### Passage for review

Thanks for replying, and let me explain a bit more...

1. Each "Pi" contains a control algorithm of real world. Each
"property"/"variable" of discrete type keeps a history, either "each
change" or "once in N minutes".

2. The history is kept in memory, and served from memory with REST API.

3. On reboots/resets/malfunction, the program loads all the history back in
each "property".

So, the primary purpose is simply to persist values to survive the Java
process. And nothing else...
However, I could imagine to offer longer history with a queryable DB under
the hood, and free up a little bit of RAM (currently history is ~1500
properties, 350 entries in a Map<Long,Double>)

Typically, these controllers are on 3G networks, alone, forgotten and have
no datacenter to talk to. That is a feature. At the moment, I don't think
that clustered use will show up, but I also don't want to rule it out.

### Exercises
[a] In the message about persisting controller history, shorten the paragraph beginning "So, the primary purpose" and keep its main facts.
[b] Carry on the message about persisting controller history from its final sentence.
The items that follow are separate material and unrelated to the message.

### Extracted information

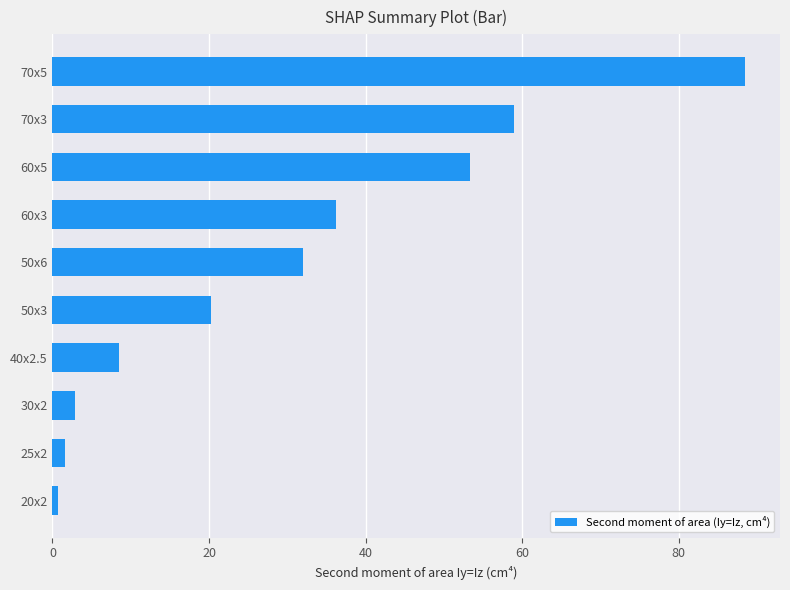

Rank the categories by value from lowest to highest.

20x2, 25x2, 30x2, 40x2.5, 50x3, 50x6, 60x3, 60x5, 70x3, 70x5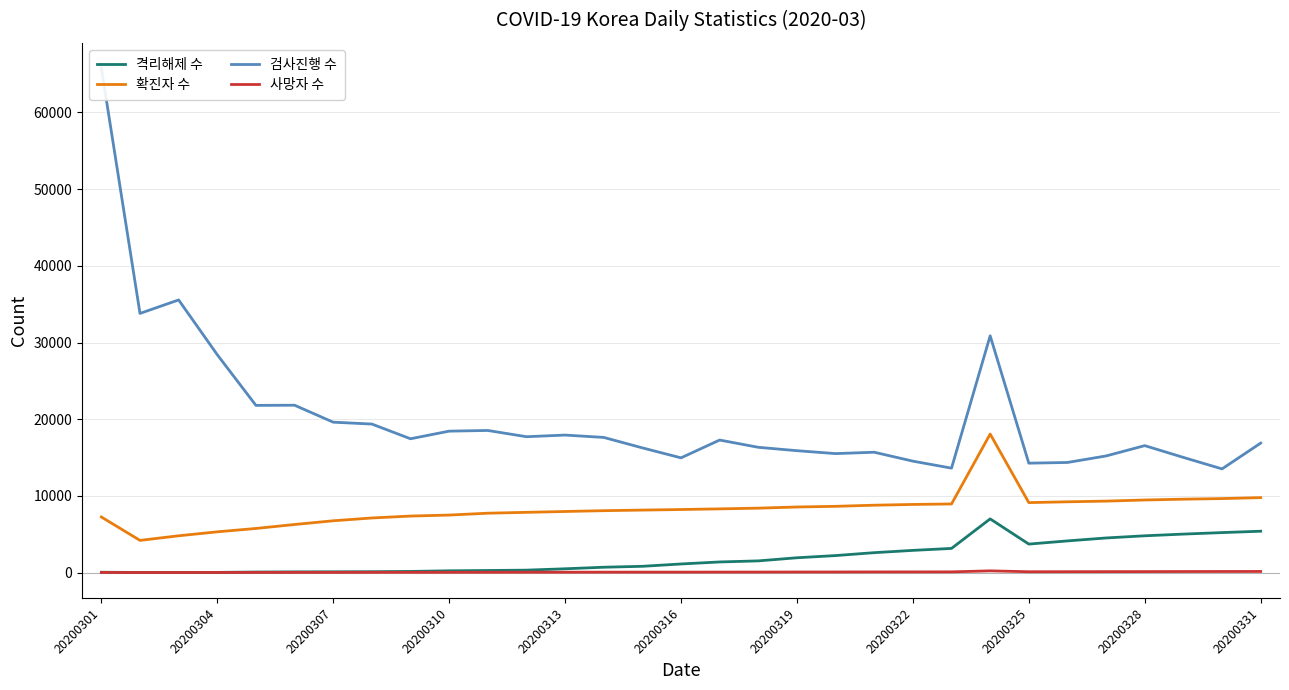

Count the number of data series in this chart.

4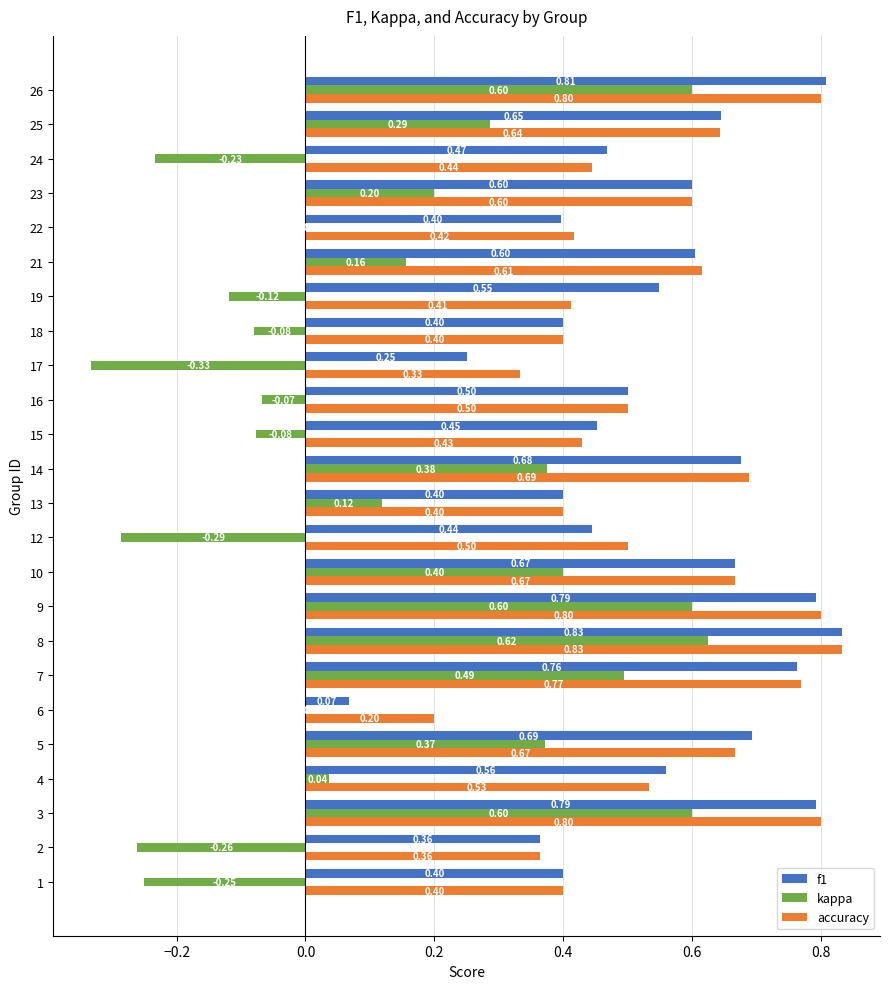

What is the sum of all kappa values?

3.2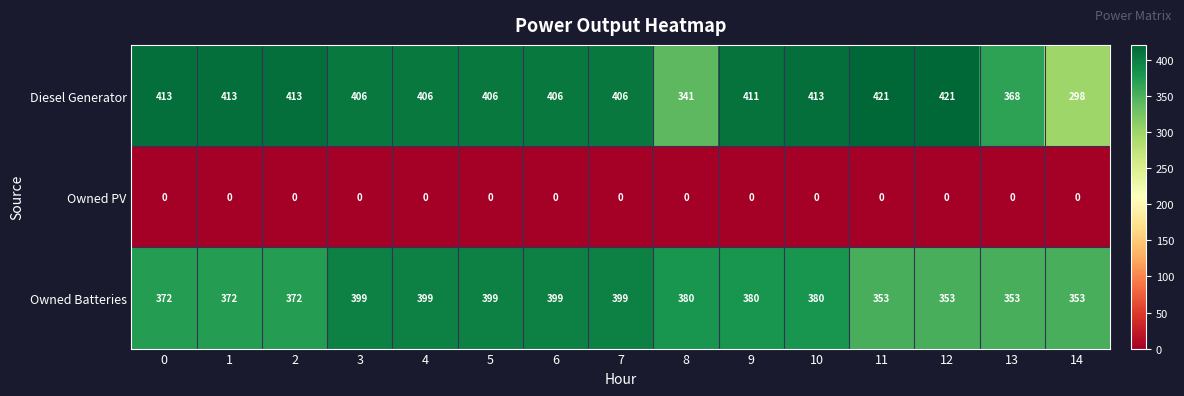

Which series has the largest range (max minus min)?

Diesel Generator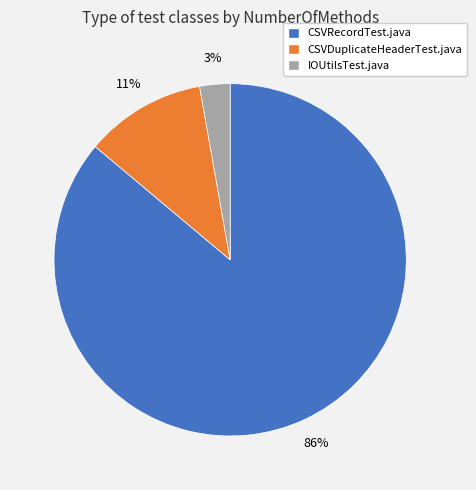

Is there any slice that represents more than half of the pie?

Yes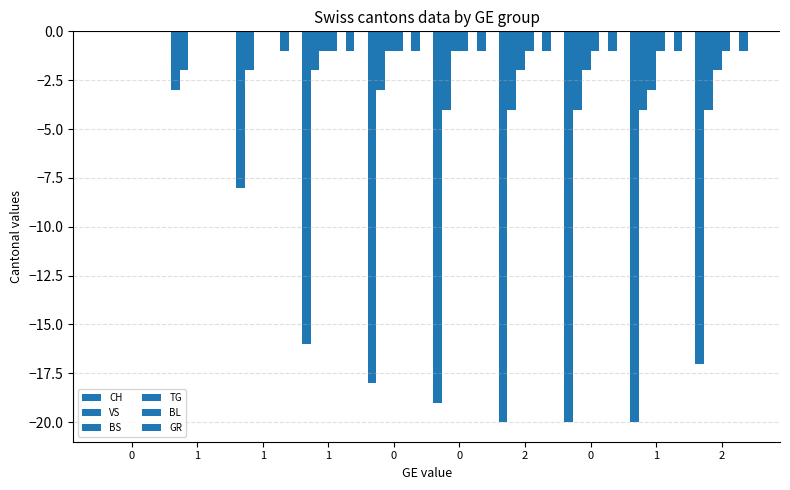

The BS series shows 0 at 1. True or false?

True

### Answers by task
[a] The main goal is only to persist values so they survive the Java process. A queryable database underneath could later allow longer history and free some RAM; history now covers about 1500 properties, 350 entries in a Map<Long,Double>.

[b]
Maybe I should go with jdbm (a bit old and inactive) or mapdb (I had bad
experience in the past), but thought to stick with Apache projects (I'm a
Member) to eat my own dogfood.

On Thu, May 9, 2019, 21:38 Jens Deppe <jde...@pivotal.io> wrote:

> Hi Niclas,
>
> A 256MB heap might work but is not optimal. We'd probably need more info
> on your actual use case / topology to answer definitively, but here are
> some general thoughts:
>
> - Could your Pis just be Geode clients that feed the data to a larger
> cluster?
> - If storing data locally in regions, you could use OVERFLOW regions that
> overflow their *values* to disk and just keep the keys in memory.
> - Depending on the size of the data you are storing, it might be OK. Is
> your data compressable?
>
> --Jens
>
> On Wed, May 8, 2019 at 10:18 PM Niclas Hedhman <nic...@hedhman.org> wrote:
>
>> Hi,
>> I am considering putting Geode in an app that runs in a rather small
>> memory device (think Raspberry Pi). Performance is not the reason, but that
>> it may be reconfigured to be replicated to a "real" computer if needed, so
>> only a few thousand updates per hour or so.
>>
>> When running embedded, can I set the max memory Geode will use? And would
>> it work with something like 50MB, 100 at the most, for Geode (a 256MB JVM
>> heap)?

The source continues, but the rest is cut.